Records Block Start

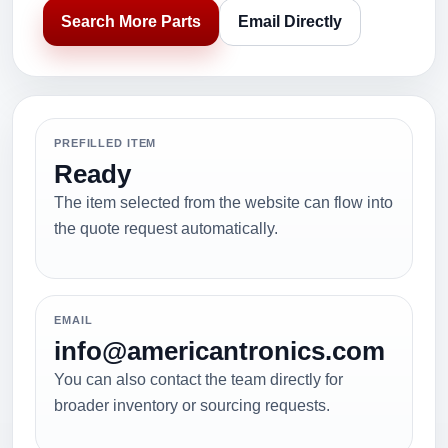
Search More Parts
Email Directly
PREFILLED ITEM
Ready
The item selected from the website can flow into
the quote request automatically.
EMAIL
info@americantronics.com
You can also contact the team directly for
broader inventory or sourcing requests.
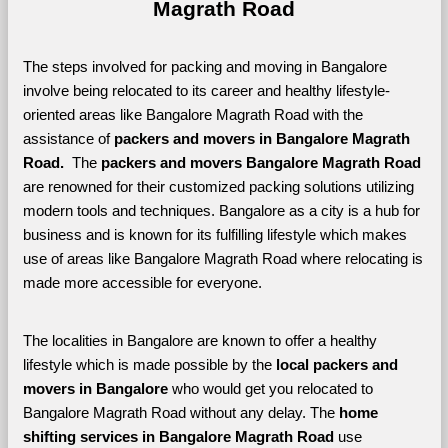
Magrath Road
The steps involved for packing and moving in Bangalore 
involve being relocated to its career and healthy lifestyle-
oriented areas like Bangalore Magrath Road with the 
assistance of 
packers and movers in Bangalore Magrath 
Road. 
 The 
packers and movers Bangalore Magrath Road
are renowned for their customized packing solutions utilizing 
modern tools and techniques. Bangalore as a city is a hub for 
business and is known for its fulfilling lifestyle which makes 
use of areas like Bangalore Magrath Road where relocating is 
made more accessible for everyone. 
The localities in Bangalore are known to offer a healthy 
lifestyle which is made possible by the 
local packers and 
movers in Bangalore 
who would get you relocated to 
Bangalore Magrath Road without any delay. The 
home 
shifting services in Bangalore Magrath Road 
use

Records Block End

- Task to complete
Set down all of the entries exactly as they stand, without any image.

- Worked solution
Search More Parts
Email Directly
PREFILLED ITEM
Ready
The item selected from the website can flow into
the quote request automatically.
EMAIL
info@americantronics.com
You can also contact the team directly for
broader inventory or sourcing requests.
Magrath Road
The steps involved for packing and moving in Bangalore 
involve being relocated to its career and healthy lifestyle-
oriented areas like Bangalore Magrath Road with the 
assistance of 
packers and movers in Bangalore Magrath 
Road. 
 The 
packers and movers Bangalore Magrath Road
are renowned for their customized packing solutions utilizing 
modern tools and techniques. Bangalore as a city is a hub for 
business and is known for its fulfilling lifestyle which makes 
use of areas like Bangalore Magrath Road where relocating is 
made more accessible for everyone. 
The localities in Bangalore are known to offer a healthy 
lifestyle which is made possible by the 
local packers and 
movers in Bangalore 
who would get you relocated to 
Bangalore Magrath Road without any delay. The 
home 
shifting services in Bangalore Magrath Road 
use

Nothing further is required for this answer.